Problem details
Repeat all of the data precisely.
##########
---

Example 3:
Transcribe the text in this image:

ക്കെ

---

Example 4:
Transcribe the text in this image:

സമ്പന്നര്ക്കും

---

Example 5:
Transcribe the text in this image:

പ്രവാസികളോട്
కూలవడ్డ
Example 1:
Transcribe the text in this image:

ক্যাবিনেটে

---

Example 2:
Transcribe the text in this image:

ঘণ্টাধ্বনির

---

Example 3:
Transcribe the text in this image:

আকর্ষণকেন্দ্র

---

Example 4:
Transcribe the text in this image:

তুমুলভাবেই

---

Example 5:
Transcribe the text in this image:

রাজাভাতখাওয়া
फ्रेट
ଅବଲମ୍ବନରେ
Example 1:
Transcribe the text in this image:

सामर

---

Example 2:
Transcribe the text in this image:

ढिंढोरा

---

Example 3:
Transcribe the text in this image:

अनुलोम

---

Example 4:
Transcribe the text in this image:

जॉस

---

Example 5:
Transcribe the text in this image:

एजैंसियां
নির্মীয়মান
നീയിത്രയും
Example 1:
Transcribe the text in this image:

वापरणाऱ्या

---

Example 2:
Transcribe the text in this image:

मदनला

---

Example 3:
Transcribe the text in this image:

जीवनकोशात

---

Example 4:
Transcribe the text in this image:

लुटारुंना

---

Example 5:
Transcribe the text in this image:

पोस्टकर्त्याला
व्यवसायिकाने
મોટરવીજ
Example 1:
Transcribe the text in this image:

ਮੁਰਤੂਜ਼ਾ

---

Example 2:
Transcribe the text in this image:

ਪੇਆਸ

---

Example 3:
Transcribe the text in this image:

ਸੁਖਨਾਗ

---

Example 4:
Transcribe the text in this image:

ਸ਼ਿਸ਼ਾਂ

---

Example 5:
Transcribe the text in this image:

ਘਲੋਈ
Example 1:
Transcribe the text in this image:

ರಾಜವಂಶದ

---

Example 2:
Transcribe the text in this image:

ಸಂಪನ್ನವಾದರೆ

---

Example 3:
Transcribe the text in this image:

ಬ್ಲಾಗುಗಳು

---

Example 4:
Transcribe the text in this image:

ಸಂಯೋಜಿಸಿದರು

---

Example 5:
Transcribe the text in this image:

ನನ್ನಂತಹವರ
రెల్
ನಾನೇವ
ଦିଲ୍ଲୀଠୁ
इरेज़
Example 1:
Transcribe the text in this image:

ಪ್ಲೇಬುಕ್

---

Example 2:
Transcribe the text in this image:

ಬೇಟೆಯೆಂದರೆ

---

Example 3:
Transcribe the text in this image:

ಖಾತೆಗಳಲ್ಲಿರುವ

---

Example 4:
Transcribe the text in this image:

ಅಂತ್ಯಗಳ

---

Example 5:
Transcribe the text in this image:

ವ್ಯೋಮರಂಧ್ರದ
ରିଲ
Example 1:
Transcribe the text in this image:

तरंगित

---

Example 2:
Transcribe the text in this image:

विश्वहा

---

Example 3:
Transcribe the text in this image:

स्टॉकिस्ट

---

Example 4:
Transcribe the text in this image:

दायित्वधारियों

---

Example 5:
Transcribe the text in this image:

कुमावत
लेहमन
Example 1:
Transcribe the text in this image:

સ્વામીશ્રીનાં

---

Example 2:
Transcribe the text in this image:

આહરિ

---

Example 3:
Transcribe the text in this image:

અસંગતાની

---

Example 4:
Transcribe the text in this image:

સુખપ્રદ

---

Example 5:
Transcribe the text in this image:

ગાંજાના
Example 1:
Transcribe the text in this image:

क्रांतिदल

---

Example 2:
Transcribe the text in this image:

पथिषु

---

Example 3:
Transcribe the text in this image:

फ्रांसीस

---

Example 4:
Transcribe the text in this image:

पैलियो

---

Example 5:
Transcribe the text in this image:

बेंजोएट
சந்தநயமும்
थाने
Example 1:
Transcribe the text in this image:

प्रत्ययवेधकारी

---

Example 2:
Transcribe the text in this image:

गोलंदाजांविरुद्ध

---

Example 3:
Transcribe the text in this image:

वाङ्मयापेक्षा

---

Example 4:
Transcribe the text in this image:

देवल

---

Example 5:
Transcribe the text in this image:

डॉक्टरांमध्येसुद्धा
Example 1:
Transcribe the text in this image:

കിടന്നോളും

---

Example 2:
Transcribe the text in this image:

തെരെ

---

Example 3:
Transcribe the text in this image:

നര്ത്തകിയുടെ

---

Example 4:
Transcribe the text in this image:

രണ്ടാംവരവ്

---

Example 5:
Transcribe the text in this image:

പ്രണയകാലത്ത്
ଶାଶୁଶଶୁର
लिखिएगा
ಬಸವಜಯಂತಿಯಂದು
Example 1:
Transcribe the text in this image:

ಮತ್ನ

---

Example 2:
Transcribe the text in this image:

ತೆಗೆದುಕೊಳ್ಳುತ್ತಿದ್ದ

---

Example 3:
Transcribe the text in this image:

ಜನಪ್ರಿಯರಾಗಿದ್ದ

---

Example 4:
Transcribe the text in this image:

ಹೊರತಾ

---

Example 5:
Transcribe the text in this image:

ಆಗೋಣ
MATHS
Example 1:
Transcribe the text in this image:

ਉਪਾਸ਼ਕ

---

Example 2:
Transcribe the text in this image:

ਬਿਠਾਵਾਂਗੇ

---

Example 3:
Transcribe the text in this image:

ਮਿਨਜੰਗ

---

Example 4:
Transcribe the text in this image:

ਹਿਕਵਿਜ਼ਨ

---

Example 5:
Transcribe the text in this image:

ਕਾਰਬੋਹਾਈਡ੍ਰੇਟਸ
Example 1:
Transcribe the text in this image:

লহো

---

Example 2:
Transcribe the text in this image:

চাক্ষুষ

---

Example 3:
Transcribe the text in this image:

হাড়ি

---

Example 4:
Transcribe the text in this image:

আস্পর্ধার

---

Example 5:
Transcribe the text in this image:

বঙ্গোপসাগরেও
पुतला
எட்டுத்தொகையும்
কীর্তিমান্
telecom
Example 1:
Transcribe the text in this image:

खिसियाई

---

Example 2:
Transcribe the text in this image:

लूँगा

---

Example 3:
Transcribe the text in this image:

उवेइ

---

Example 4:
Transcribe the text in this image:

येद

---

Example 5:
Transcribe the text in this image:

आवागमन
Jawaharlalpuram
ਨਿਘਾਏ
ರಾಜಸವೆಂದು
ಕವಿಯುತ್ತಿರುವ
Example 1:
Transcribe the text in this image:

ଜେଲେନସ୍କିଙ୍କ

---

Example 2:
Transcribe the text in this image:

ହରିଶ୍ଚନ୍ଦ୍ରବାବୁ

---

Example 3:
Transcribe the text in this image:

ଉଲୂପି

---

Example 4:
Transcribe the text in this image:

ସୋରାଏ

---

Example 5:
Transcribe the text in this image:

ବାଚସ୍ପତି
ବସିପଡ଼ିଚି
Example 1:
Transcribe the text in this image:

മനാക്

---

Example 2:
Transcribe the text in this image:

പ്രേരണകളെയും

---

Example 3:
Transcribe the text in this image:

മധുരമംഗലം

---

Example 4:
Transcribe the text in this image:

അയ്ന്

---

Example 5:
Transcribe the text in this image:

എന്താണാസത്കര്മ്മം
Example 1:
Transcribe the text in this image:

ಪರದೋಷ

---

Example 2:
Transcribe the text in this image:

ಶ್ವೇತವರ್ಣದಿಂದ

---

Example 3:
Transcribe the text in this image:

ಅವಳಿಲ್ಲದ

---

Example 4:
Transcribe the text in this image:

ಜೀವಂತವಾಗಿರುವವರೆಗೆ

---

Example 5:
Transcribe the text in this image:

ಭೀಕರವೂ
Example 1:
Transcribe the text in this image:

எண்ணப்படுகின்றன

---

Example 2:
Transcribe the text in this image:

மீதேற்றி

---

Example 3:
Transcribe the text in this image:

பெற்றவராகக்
##########
Task response
---

Example 3:
Transcribe the text in this image:

ക്കെ

---

Example 4:
Transcribe the text in this image:

സമ്പന്നര്ക്കും

---

Example 5:
Transcribe the text in this image:

പ്രവാസികളോട്
కూలవడ్డ
Example 1:
Transcribe the text in this image:

ক্যাবিনেটে

---

Example 2:
Transcribe the text in this image:

ঘণ্টাধ্বনির

---

Example 3:
Transcribe the text in this image:

আকর্ষণকেন্দ্র

---

Example 4:
Transcribe the text in this image:

তুমুলভাবেই

---

Example 5:
Transcribe the text in this image:

রাজাভাতখাওয়া
फ्रेट
ଅବଲମ୍ବନରେ
Example 1:
Transcribe the text in this image:

सामर

---

Example 2:
Transcribe the text in this image:

ढिंढोरा

---

Example 3:
Transcribe the text in this image:

अनुलोम

---

Example 4:
Transcribe the text in this image:

जॉस

---

Example 5:
Transcribe the text in this image:

एजैंसियां
নির্মীয়মান
നീയിത്രയും
Example 1:
Transcribe the text in this image:

वापरणाऱ्या

---

Example 2:
Transcribe the text in this image:

मदनला

---

Example 3:
Transcribe the text in this image:

जीवनकोशात

---

Example 4:
Transcribe the text in this image:

लुटारुंना

---

Example 5:
Transcribe the text in this image:

पोस्टकर्त्याला
व्यवसायिकाने
મોટરવીજ
Example 1:
Transcribe the text in this image:

ਮੁਰਤੂਜ਼ਾ

---

Example 2:
Transcribe the text in this image:

ਪੇਆਸ

---

Example 3:
Transcribe the text in this image:

ਸੁਖਨਾਗ

---

Example 4:
Transcribe the text in this image:

ਸ਼ਿਸ਼ਾਂ

---

Example 5:
Transcribe the text in this image:

ਘਲੋਈ
Example 1:
Transcribe the text in this image:

ರಾಜವಂಶದ

---

Example 2:
Transcribe the text in this image:

ಸಂಪನ್ನವಾದರೆ

---

Example 3:
Transcribe the text in this image:

ಬ್ಲಾಗುಗಳು

---

Example 4:
Transcribe the text in this image:

ಸಂಯೋಜಿಸಿದರು

---

Example 5:
Transcribe the text in this image:

ನನ್ನಂತಹವರ
రెల్
ನಾನೇವ
ଦିଲ୍ଲୀଠୁ
इरेज़
Example 1:
Transcribe the text in this image:

ಪ್ಲೇಬುಕ್

---

Example 2:
Transcribe the text in this image:

ಬೇಟೆಯೆಂದರೆ

---

Example 3:
Transcribe the text in this image:

ಖಾತೆಗಳಲ್ಲಿರುವ

---

Example 4:
Transcribe the text in this image:

ಅಂತ್ಯಗಳ

---

Example 5:
Transcribe the text in this image:

ವ್ಯೋಮರಂಧ್ರದ
ରିଲ
Example 1:
Transcribe the text in this image:

तरंगित

---

Example 2:
Transcribe the text in this image:

विश्वहा

---

Example 3:
Transcribe the text in this image:

स्टॉकिस्ट

---

Example 4:
Transcribe the text in this image:

दायित्वधारियों

---

Example 5:
Transcribe the text in this image:

कुमावत
लेहमन
Example 1:
Transcribe the text in this image:

સ્વામીશ્રીનાં

---

Example 2:
Transcribe the text in this image:

આહરિ

---

Example 3:
Transcribe the text in this image:

અસંગતાની

---

Example 4:
Transcribe the text in this image:

સુખપ્રદ

---

Example 5:
Transcribe the text in this image:

ગાંજાના
Example 1:
Transcribe the text in this image:

क्रांतिदल

---

Example 2:
Transcribe the text in this image:

पथिषु

---

Example 3:
Transcribe the text in this image:

फ्रांसीस

---

Example 4:
Transcribe the text in this image:

पैलियो

---

Example 5:
Transcribe the text in this image:

बेंजोएट
சந்தநயமும்
थाने
Example 1:
Transcribe the text in this image:

प्रत्ययवेधकारी

---

Example 2:
Transcribe the text in this image:

गोलंदाजांविरुद्ध

---

Example 3:
Transcribe the text in this image:

वाङ्मयापेक्षा

---

Example 4:
Transcribe the text in this image:

देवल

---

Example 5:
Transcribe the text in this image:

डॉक्टरांमध्येसुद्धा
Example 1:
Transcribe the text in this image:

കിടന്നോളും

---

Example 2:
Transcribe the text in this image:

തെരെ

---

Example 3:
Transcribe the text in this image:

നര്ത്തകിയുടെ

---

Example 4:
Transcribe the text in this image:

രണ്ടാംവരവ്

---

Example 5:
Transcribe the text in this image:

പ്രണയകാലത്ത്
ଶାଶୁଶଶୁର
लिखिएगा
ಬಸವಜಯಂತಿಯಂದು
Example 1:
Transcribe the text in this image:

ಮತ್ನ

---

Example 2:
Transcribe the text in this image:

ತೆಗೆದುಕೊಳ್ಳುತ್ತಿದ್ದ

---

Example 3:
Transcribe the text in this image:

ಜನಪ್ರಿಯರಾಗಿದ್ದ

---

Example 4:
Transcribe the text in this image:

ಹೊರತಾ

---

Example 5:
Transcribe the text in this image:

ಆಗೋಣ
MATHS
Example 1:
Transcribe the text in this image:

ਉਪਾਸ਼ਕ

---

Example 2:
Transcribe the text in this image:

ਬਿਠਾਵਾਂਗੇ

---

Example 3:
Transcribe the text in this image:

ਮਿਨਜੰਗ

---

Example 4:
Transcribe the text in this image:

ਹਿਕਵਿਜ਼ਨ

---

Example 5:
Transcribe the text in this image:

ਕਾਰਬੋਹਾਈਡ੍ਰੇਟਸ
Example 1:
Transcribe the text in this image:

লহো

---

Example 2:
Transcribe the text in this image:

চাক্ষুষ

---

Example 3:
Transcribe the text in this image:

হাড়ি

---

Example 4:
Transcribe the text in this image:

আস্পর্ধার

---

Example 5:
Transcribe the text in this image:

বঙ্গোপসাগরেও
पुतला
எட்டுத்தொகையும்
কীর্তিমান্
telecom
Example 1:
Transcribe the text in this image:

खिसियाई

---

Example 2:
Transcribe the text in this image:

लूँगा

---

Example 3:
Transcribe the text in this image:

उवेइ

---

Example 4:
Transcribe the text in this image:

येद

---

Example 5:
Transcribe the text in this image:

आवागमन
Jawaharlalpuram
ਨਿਘਾਏ
ರಾಜಸವೆಂದು
ಕವಿಯುತ್ತಿರುವ
Example 1:
Transcribe the text in this image:

ଜେଲେନସ୍କିଙ୍କ

---

Example 2:
Transcribe the text in this image:

ହରିଶ୍ଚନ୍ଦ୍ରବାବୁ

---

Example 3:
Transcribe the text in this image:

ଉଲୂପି

---

Example 4:
Transcribe the text in this image:

ସୋରାଏ

---

Example 5:
Transcribe the text in this image:

ବାଚସ୍ପତି
ବସିପଡ଼ିଚି
Example 1:
Transcribe the text in this image:

മനാക്

---

Example 2:
Transcribe the text in this image:

പ്രേരണകളെയും

---

Example 3:
Transcribe the text in this image:

മധുരമംഗലം

---

Example 4:
Transcribe the text in this image:

അയ്ന്

---

Example 5:
Transcribe the text in this image:

എന്താണാസത്കര്മ്മം
Example 1:
Transcribe the text in this image:

ಪರದೋಷ

---

Example 2:
Transcribe the text in this image:

ಶ್ವೇತವರ್ಣದಿಂದ

---

Example 3:
Transcribe the text in this image:

ಅವಳಿಲ್ಲದ

---

Example 4:
Transcribe the text in this image:

ಜೀವಂತವಾಗಿರುವವರೆಗೆ

---

Example 5:
Transcribe the text in this image:

ಭೀಕರವೂ
Example 1:
Transcribe the text in this image:

எண்ணப்படுகின்றன

---

Example 2:
Transcribe the text in this image:

மீதேற்றி

---

Example 3:
Transcribe the text in this image:

பெற்றவராகக்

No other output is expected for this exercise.